= Skyscraper (play) =

Play by David Auburn

Skyscraper is the first full-length play by David Auburn. It premiered Off-Broadway in 1997. It is a serious comedy about the deterioration of ingenuity and art.

==Production==
Skyscraper ran Off-Broadway at Greenwich House from September 20, 1997 through October 26, 1997. The play was produced by The Araca Group. Directed by Michael Rego, the cast featured John Wylie (Louis), Marianne Hagan (Vivian), Jeffrey Donovan, Nina Landey, Andrew Sgroi and Jenna Stern. The play was written during Auburn's time as a Juilliard Fellow and was re-worked during his Juilliard residency in 1993-95; the play had a workshop presentation at the Berkshire Theatre Festival (Massachusetts).

The play takes place in Chicago, Illinois, where several people are attempting to save an historic skyscraper from being demolished.

==Critical reception==
The CurtainUp reviewer wrote: "At its comedic best 'Skyscraper' gently satirizes the less enlightened city planners' tendency to tear down edifices of historic and artistic significance... The play has too many serious undertones to quite fit its advance billing as a romantic comedy. A more accurate description would be serio-comedy with a generous dash of reality-based fantasy."

Peter Marks, in his review for The New York Times, wrote: " Skyscraper, in fact, fairly teems with intriguing notions. But none of them, ultimately, amount to much. Mr. Auburn has expended all of his energy on the structure of Skyscraper without paying enough attention to the people who inhabit it. As a result, the play, under the direction of Michael Rego, is as rigorous -- and emotionally arid -- as a master's thesis."

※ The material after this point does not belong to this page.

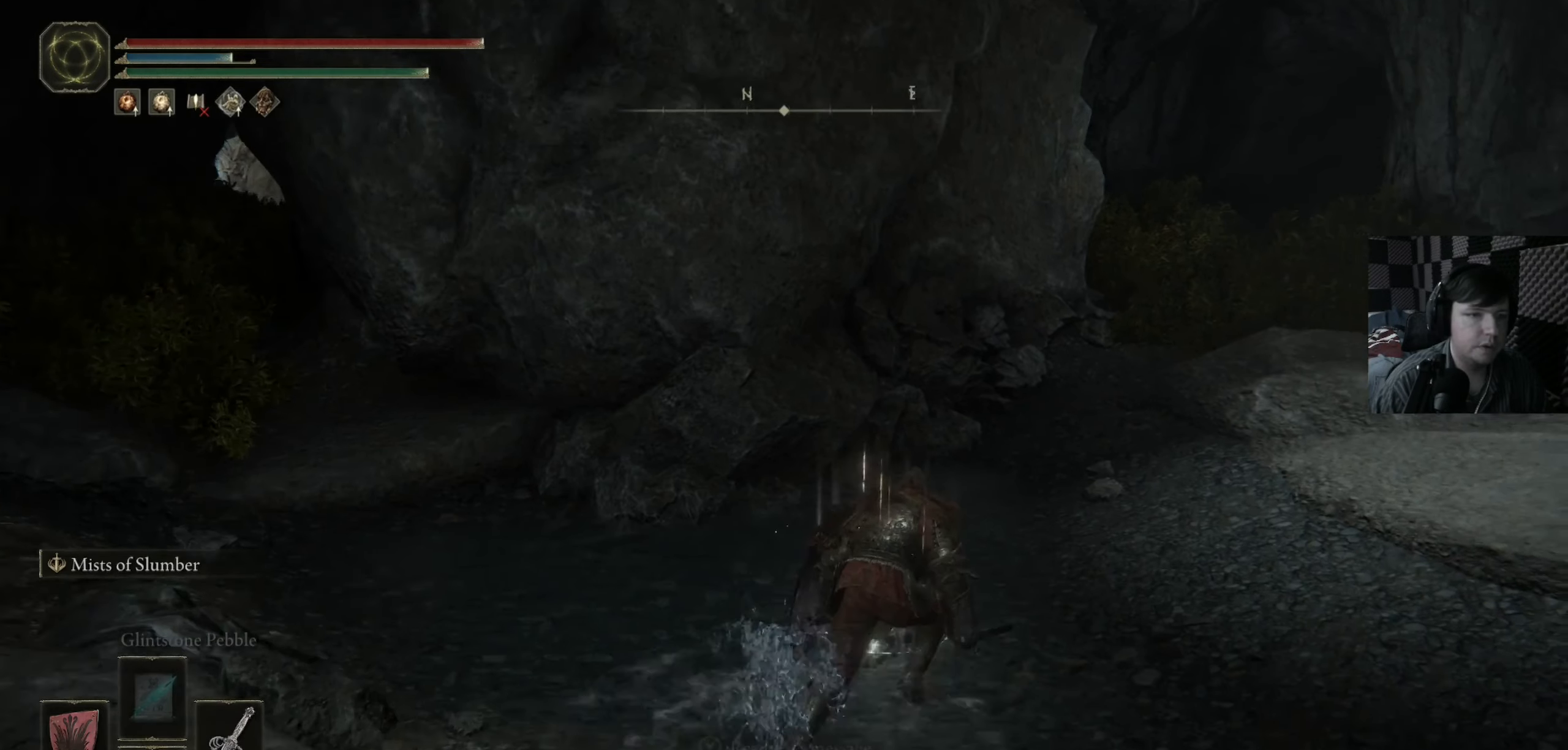
{"buttons": [], "left_stick": "up-right", "right_stick": "center", "events": [[17, "B", "up"], [117, "Y", "down"], [217, "Y", "up"]]}
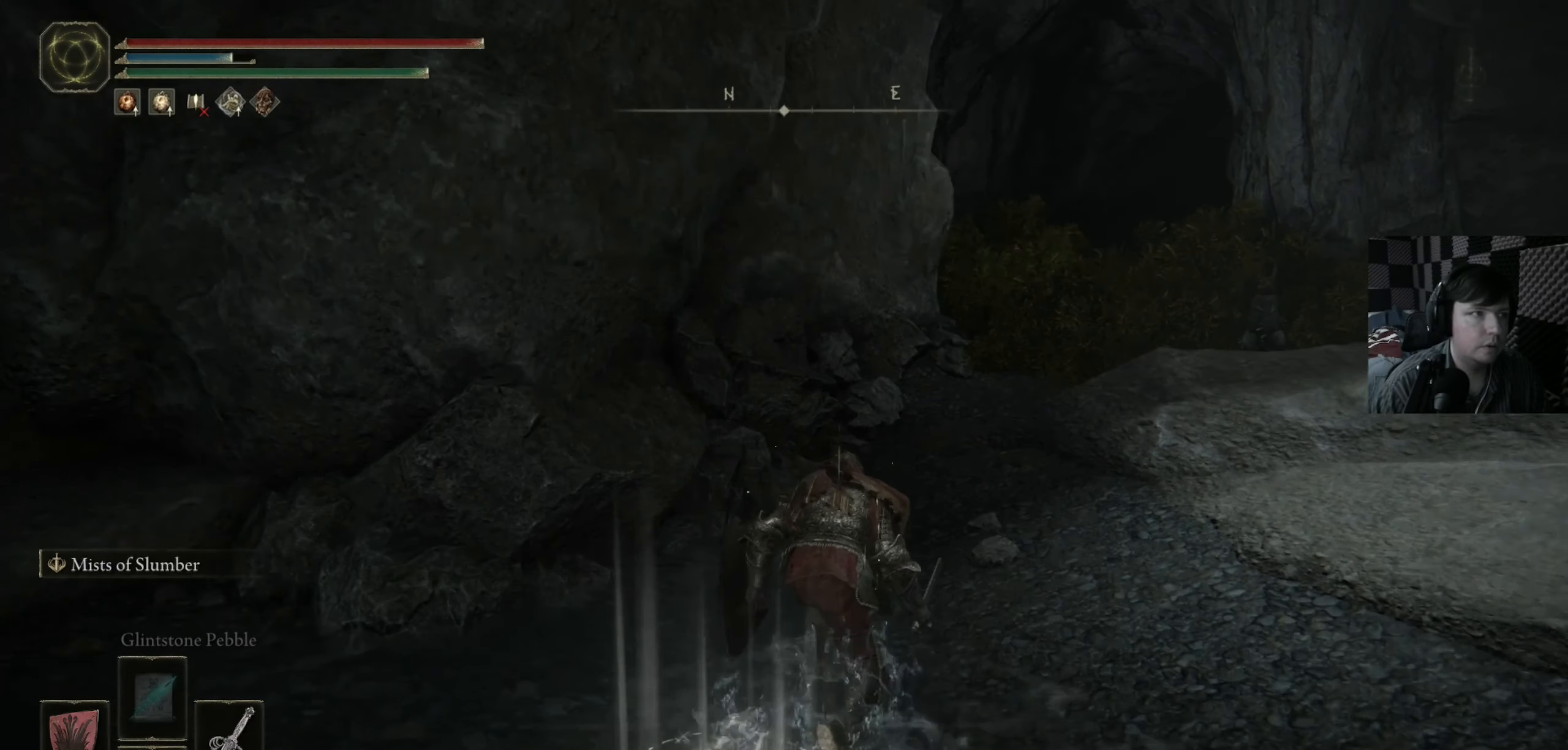
{"buttons": ["B"], "left_stick": "up-right", "right_stick": "center", "events": [[250, "B", "down"]]}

The Variety reviewer wrote: " Skyscraper at first appears to be a zany romantic comedy but soon head[s] down a dark avenue of memory and fantasy. Playwright David Auburn skillfully introduces an oddly balanced group of characters whose lives merge on the rooftop of an old Chicago building marked for demolition. With a teasing and unpredictable narrative, the well-tuned ensemble carries the crisp humor through a deepening mystery."